(Passage provided):
↓

Indeed, it is the first species likely to be encountered by
aquarists. It is the most commonly photographed for its magnificent
aerial prop roots (the arched and exposed knobby knees plunging
into the coastline and shallows). And it is by far the most
important species of this family to marine environments as
mentioned above. They are the most hardy and adaptable species
for aquarium use if given some very simple maintenance. The
one thing you should remember from this article above all
is that red mangrove leaves need to be sprayed with clean,
freshwater almost daily for optimal health and growth.
The reasons for this are explained further below, but first
- a summary for the species:
Red mangroves occur in all saline gradients, but cannot
typically move between salinities rapidly. When buying mangroves,
it is very important to learn the salinity of the water from
where the seedlings (propagules) sprouted, and insure the
same at home. While propagules sprout roots and leaves readily
in fresh-, brackish-, or full seawater just the same, they
should not be moved quickly between them, but instead acclimated
over a period of many weeks. You can imagine that the salinity
of even nearshore environments is, by and large, quite stable
by virtue of the volume of the sea. Mangroves do grow in a
range of substrates from fine to coarse, but seem to strongly
favor fine sand or muddy substrates.
Be warned, though, their very elaborate and extensive root
systems must be given due regard in the aquarium. Even a seedling
mangrove can develop a formidable root system that can stress
or damage glass or acrylic aquariums in as little as three
years. Do not underestimate these roots by judging their modest
leaf and branch growth above! I recommend mangroves be planted
in containers that are as large as possible (removable pots),
thereby reducing future disturbances of the tree without making
it overly difficult to service for transplantation in the
future. Rest assured, though, that growth overall is so slow
and easily managed that these fascinating angiosperms can
be enjoyed perhaps indefinitely in most aquarium systems.

↑

(Extracted information):
↓

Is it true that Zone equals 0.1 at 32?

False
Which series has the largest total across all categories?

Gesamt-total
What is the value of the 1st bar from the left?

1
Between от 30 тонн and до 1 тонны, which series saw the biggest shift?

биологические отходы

↑
↓

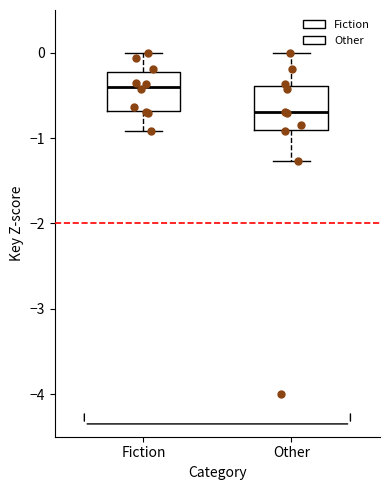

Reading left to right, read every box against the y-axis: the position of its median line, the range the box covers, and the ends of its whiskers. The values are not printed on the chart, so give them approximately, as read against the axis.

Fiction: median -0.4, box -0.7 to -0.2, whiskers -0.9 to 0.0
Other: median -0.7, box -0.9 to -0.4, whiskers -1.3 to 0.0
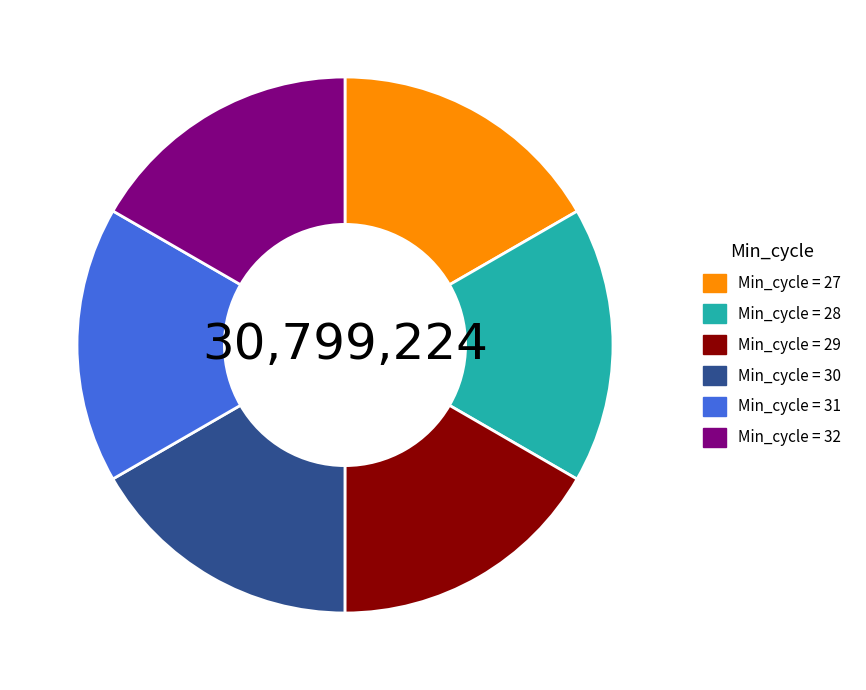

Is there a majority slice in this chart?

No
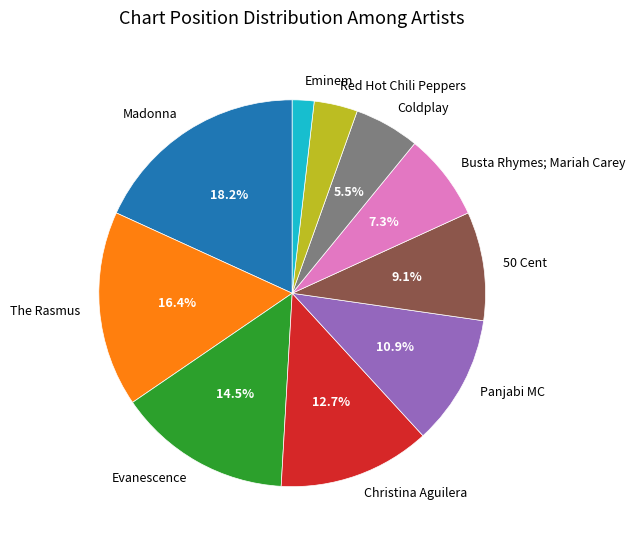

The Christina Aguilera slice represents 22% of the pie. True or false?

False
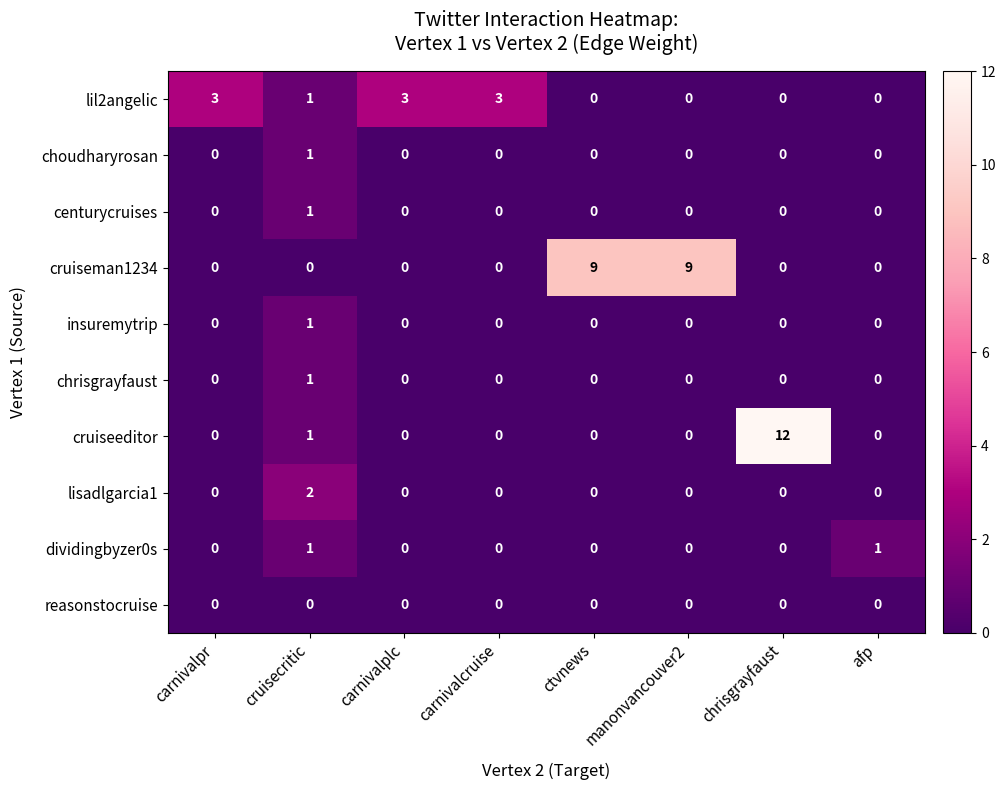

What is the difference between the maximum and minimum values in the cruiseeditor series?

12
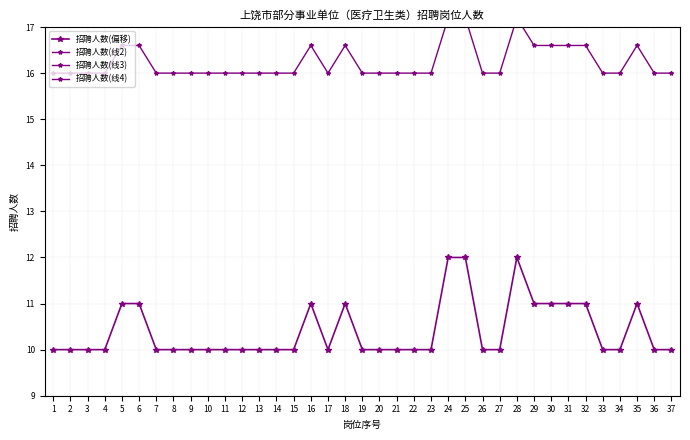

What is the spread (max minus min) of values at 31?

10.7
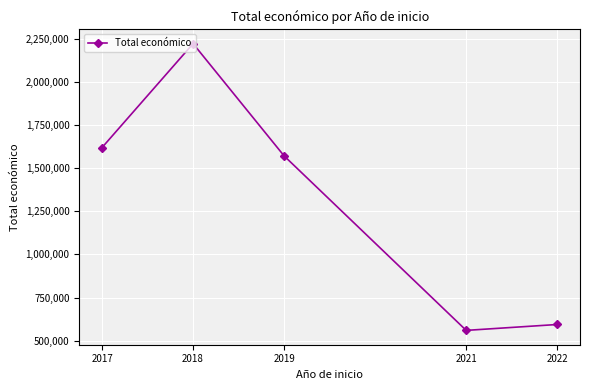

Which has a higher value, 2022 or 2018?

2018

↑

(Work task 1): Reproduce the passage on red mangroves from "Indeed, it is" to "health and growth.".
(Work task 2): According to the passage on red mangroves, in how little time can a seedling's root system stress or damage a glass or acrylic aquarium?

(Final answer 1):
Indeed, it is the first species likely to be encountered by
aquarists. It is the most commonly photographed for its magnificent
aerial prop roots (the arched and exposed knobby knees plunging
into the coastline and shallows). And it is by far the most
important species of this family to marine environments as
mentioned above. They are the most hardy and adaptable species
for aquarium use if given some very simple maintenance. The
one thing you should remember from this article above all
is that red mangrove leaves need to be sprayed with clean,
freshwater almost daily for optimal health and growth.

(Final answer 2): In as little as three years.